Met de officier van justitie en de raadsman is de rechtbank van oordeel dat op basis van de inhoud van het dossier niet kan worden vastgesteld dat verdachte de ten laste gelegde oplichtingen in vereniging met een ander heeft gepleegd, zodat hij in zoverre zal worden vrijgesproken.

Bewezenverklaring

De rechtbank acht het ten laste gelegde wettig en overtuigend bewezen, met dien verstande dat:
hij in de periode van 1 juni 2016 tot en met 4 april 2018 in Nederland, meermalen, telkens met het oogmerk om zich wederrechtelijk te bevoordelen door het aannemen van een valse naam en/of een valse hoedanigheid en/of door listige kunstgrepen en/of door een samenweefsel van verdichtsels, na te noemen benadeelde personen heeft bewogen tot de afgifte van een hoeveelheid geld en/of het aangaan van een schuld te weten het aangaan van een koopovereenkomst,
immers heeft verdachte telkens met vorenomschreven oogmerk
- zakelijk weergegeven - valselijk en/of listiglijk en/of bedrieglijk en/of in strijd met de waarheid, - goederen te koop aangeboden via een advertentie op de website Marktplaats.nl, en daarbij
-zich voorgedaan als eigenaar/bezitter van dat aangeboden goed en als bonafide verkoper van dat goed tegen betaling, en
-aangegeven dat verdachte het goed na ontvangst van de betaling zou versturen of laten bezorgen, en
-gehandeld onder een valse naam, te weten [naam 1] en/of een andere valse naam, en/of een vals emailadres, en
-andere onjuiste gegevens verstrekt waardoor het achterhalen van de werkelijke personalia en/of het adres van verdachte en aldus de verhaalsmogelijkheden voor benadeelden werden bemoeilijkt,
waardoor die benadeelde personen telkens werden bewogen tot na te noemen afgiften en/of het aangaan van na te noemen koopovereenkomsten, te weten:
1-op 28 januari 2018, afgifte van 106,95 euro voor aangeboden Apple Airpods, benadeelde [benadeelde partij 1], en
2-op 4 april 2018, afgifte van 20 euro voor aangeboden treinkaarten, benadeelde [benadeelde partij 2], en
3-op 4 april 2018, afgifte van 65 euro voor aangeboden entreekaarten en/of NS-dagkaarten, benadeelde [benadeelde partij 3], en
4-op 4 april 2018, afgifte van 85 euro voor aangeboden entreekaarten, benadeelde [benadeelde partij 4], en
5-op 7 juni 2016, afgifte van 126,50 euro voor een aangeboden Go Pro3 camera, benadeelde [benadeelde partij 5].
Verdachte zal van het meer of anders ten laste gelegde worden vrijgesproken, aangezien de rechtbank dat niet bewezen acht.
Voor zover in de tenlastelegging taal- en/of schrijffouten voorkomen, zijn deze in de bewezenverklaring verbeterd. Verdachte is daardoor niet geschaad in de verdediging.

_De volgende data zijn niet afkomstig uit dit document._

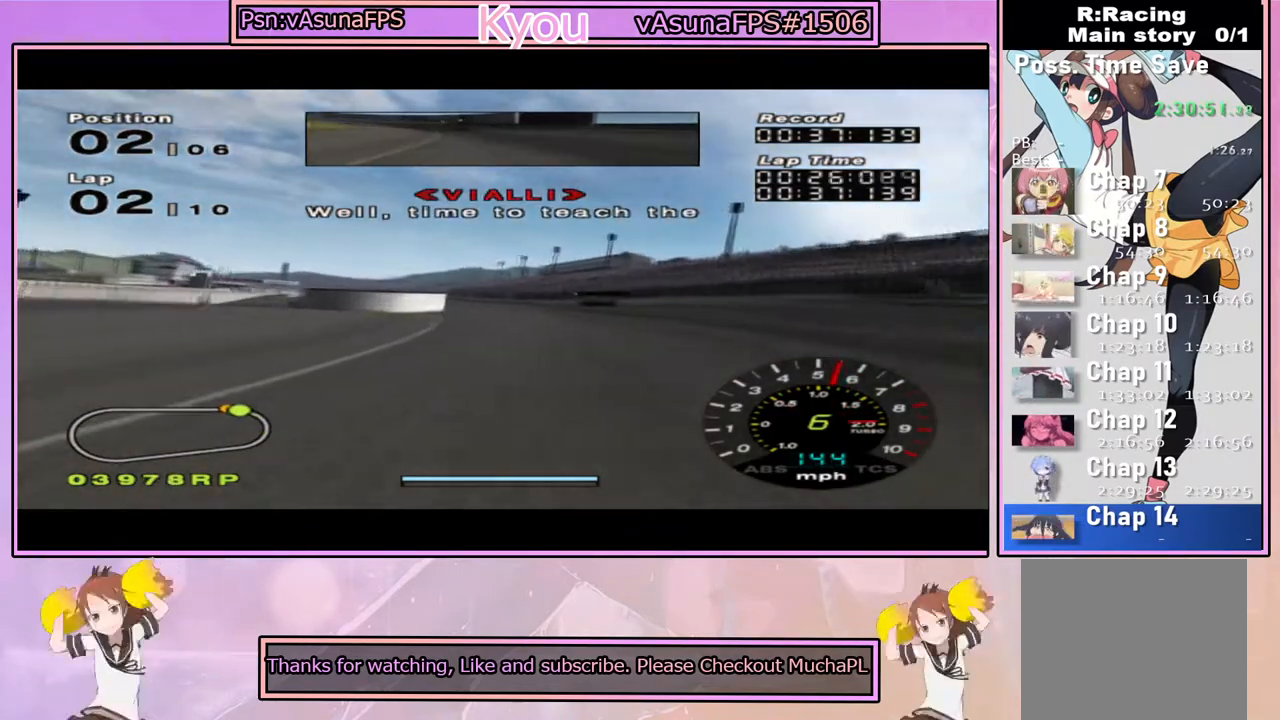
{"dt_ms": 500, "buttons": ["CROSS"], "left_stick": "center", "right_stick": "center", "events": []}
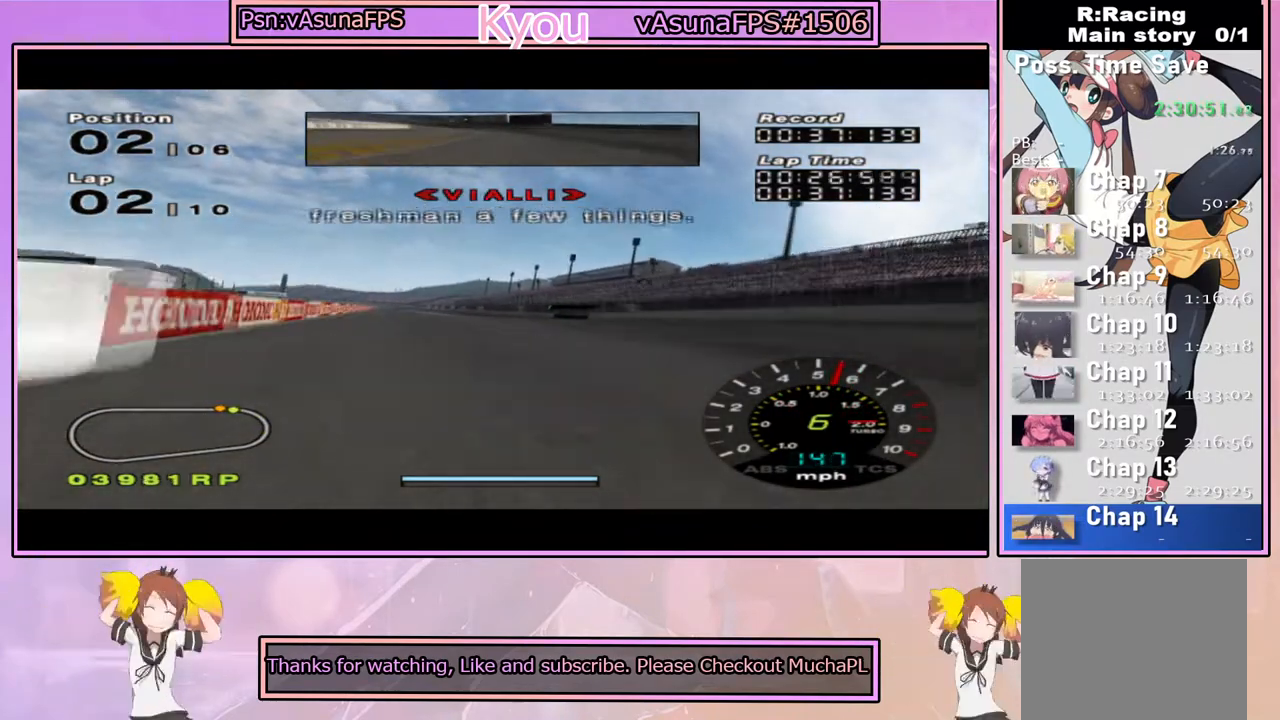
{"dt_ms": 500, "buttons": ["CROSS"], "left_stick": "center", "right_stick": "center", "events": [[50, "left_stick", "left"], [217, "left_stick", "center"]]}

Strafbaarheid van het bewezen verklaarde Het bewezen verklaarde levert op:

Oplichting, meermalen gepleegd.
Deze feiten zijn strafbaar nu geen omstandigheden aannemelijk zijn geworden die de strafbaarheid uitsluiten.

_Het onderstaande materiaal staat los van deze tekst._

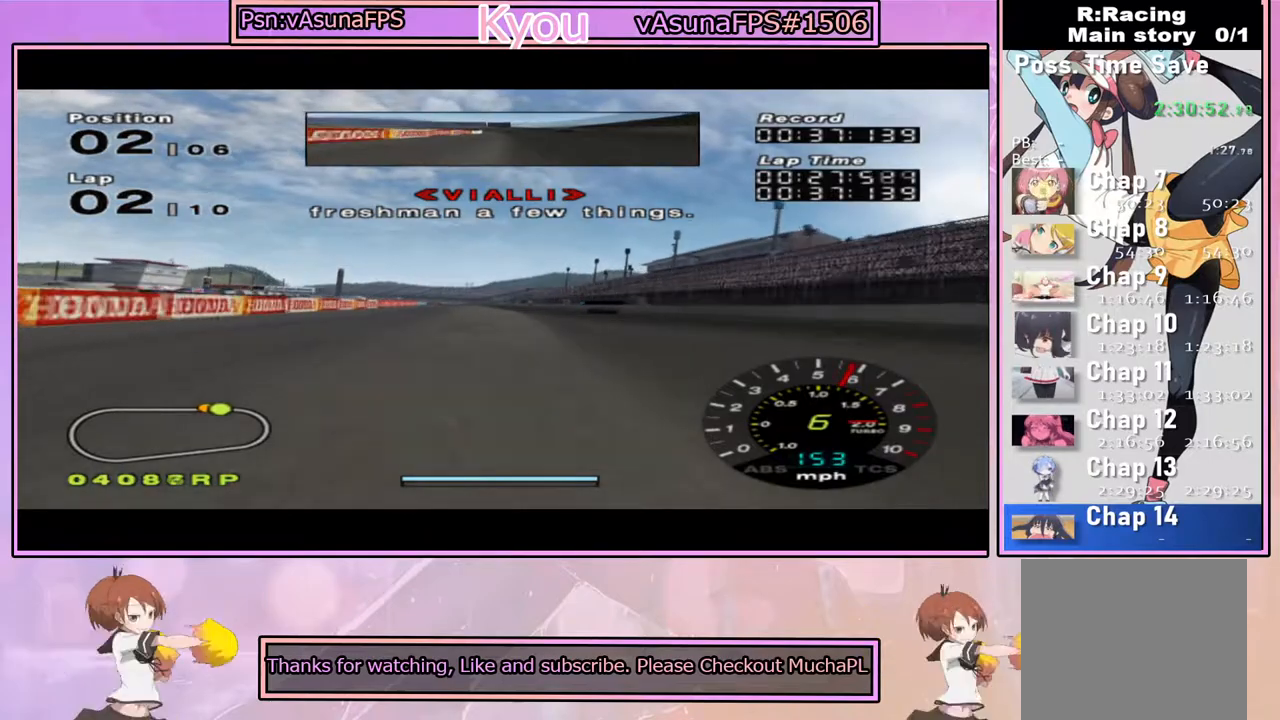
{"dt_ms": 500, "buttons": ["CROSS"], "left_stick": "center", "right_stick": "center", "events": []}
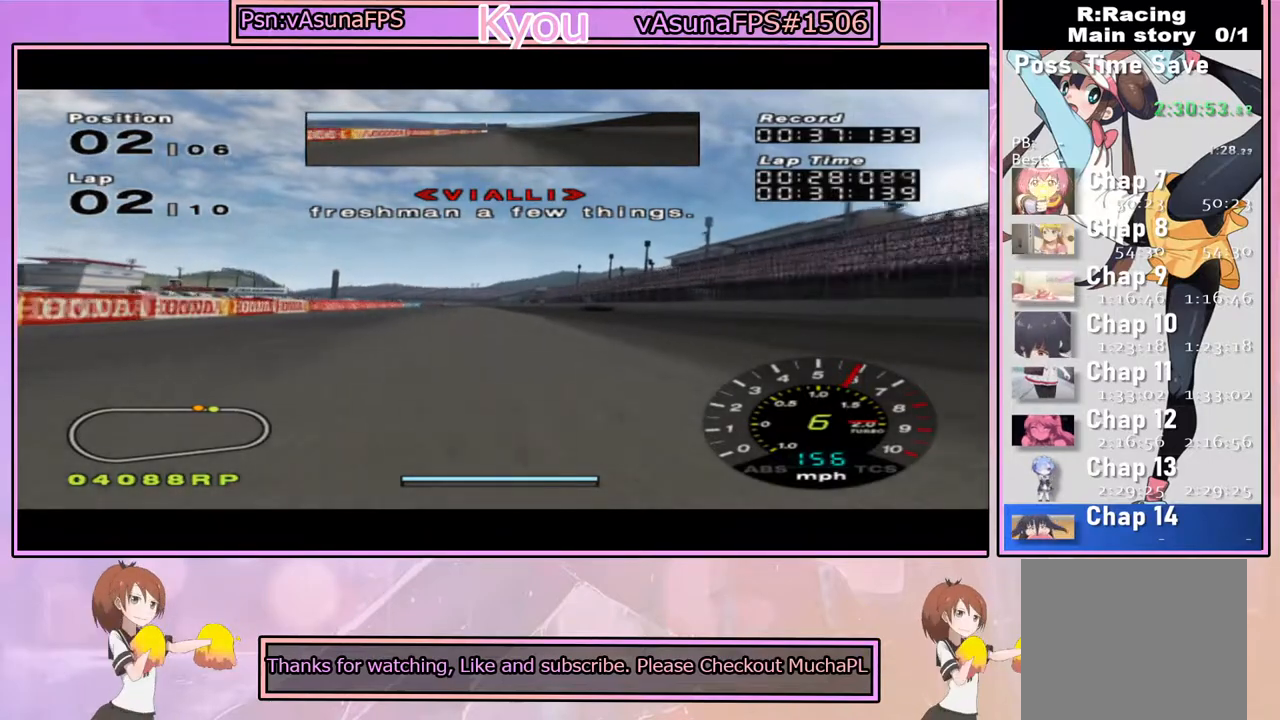
{"dt_ms": 500, "buttons": ["CROSS"], "left_stick": "center", "right_stick": "center", "events": []}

Strafbaarheid van verdachte

De rechtbank acht verdachte strafbaar nu niet van enige strafuitsluitingsgrond is gebleken.

Strafmotivering

Vordering van de officier van justitie
De officier van justitie heeft gevorderd dat verdachte ter zake van het ten laste gelegde wordt veroordeeld tot een taakstraf voor de duur van 96 uren. De officier van justitie heeft in zijn vordering rekening gehouden met de overschrijding van de redelijke termijn en de toepassing van artikel 63 van het Wetboek van Strafrecht.
Standpunt van de verdediging
De raadsman heeft primair gepleit voor toepassing van artikel 9a van het Wetboek van Strafrecht (Sr) en verzocht verdachte geen straf of maatregel op te leggen. Daarbij heeft hij aangevoerd dat er sprake is van een forse overschrijding van de redelijke termijn en dat artikel 63 Sr van toepassing is. Daarnaast heeft de raadsman erop gewezen dat verdachte inmiddels zijn leven op orde heeft en dat een strafrechtelijke sanctie na het forse tijdsverloop niet meer opportuun is. Subsidiair heeft de raadsman gepleit voor een geheel voorwaardelijke straf.
Oordeel van de rechtbank
Bij de bepaling van de straf heeft de rechtbank rekening gehouden met de aard en de ernst van het bewezen en strafbaar verklaarde, de omstandigheden waaronder dit is begaan, de persoon van verdachte zoals deze naar voren is gekomen uit het onderzoek ter terechtzitting, het uittreksel uit de justitiële documentatie, alsmede de vordering van de officier van justitie en het pleidooi van de verdediging.
De rechtbank heeft in het bijzonder het volgende in aanmerking genomen.
Verdachte heeft zich een periode van bijna 22 maanden schuldig gemaakt aan het plegen van oplichtingen via marktplaats. Door het handelen van verdachte zijn in ieder geval vijf slachtoffers financieel benadeeld en is hun vertrouwen in de medemens schade toegebracht. Feiten zoals deze tasten bovendien ook het algemene vertrouwen in het (digitale) handelsverkeer aan. De rechtbank rekent het verdachte voorts aan dat hij ten koste van de slachtoffers zijn drugsverslaving heeft willen bekostigen en dat hij zich daarbij geen rekenschap gegeven van de aan hen toegebrachte schade.
In het voordeel van verdachte heeft de rechtbank de meewerkende proceshouding van verdachte in aanmerking genomen. Verdachte is tot inzicht gekomen en heeft zijn verantwoordelijkheid genomen voor de door hem gepleegde oplichtingen.
De rechtbank neemt voorts in aanmerking dat ter terechtzitting door de raadsman is aangevoerd dat verdachte niet langer verslaafd is aan cocaïne en dat verdachte inmiddels fulltime werkt via een uitzendbureau als lasser. Verdachte lijkt daarmee een positieve weg in zijn leven te hebben ingeslagen. Dit blijkt tevens uit het feit dat verdachte weliswaar eerder onherroepelijk is veroordeeld voor vermogensdelicten, maar dat de laatste veroordeling voor een vermogensdelict in 2019 heeft plaatsgevonden. Verdachte is in 2022 nog wel door de politierechter veroordeeld voor het rijden onder invloed, waardoor artikel 63 van het Wetboek van Strafrecht van toepassing is. De rechtbank zal daar rekening mee houden bij de strafoplegging.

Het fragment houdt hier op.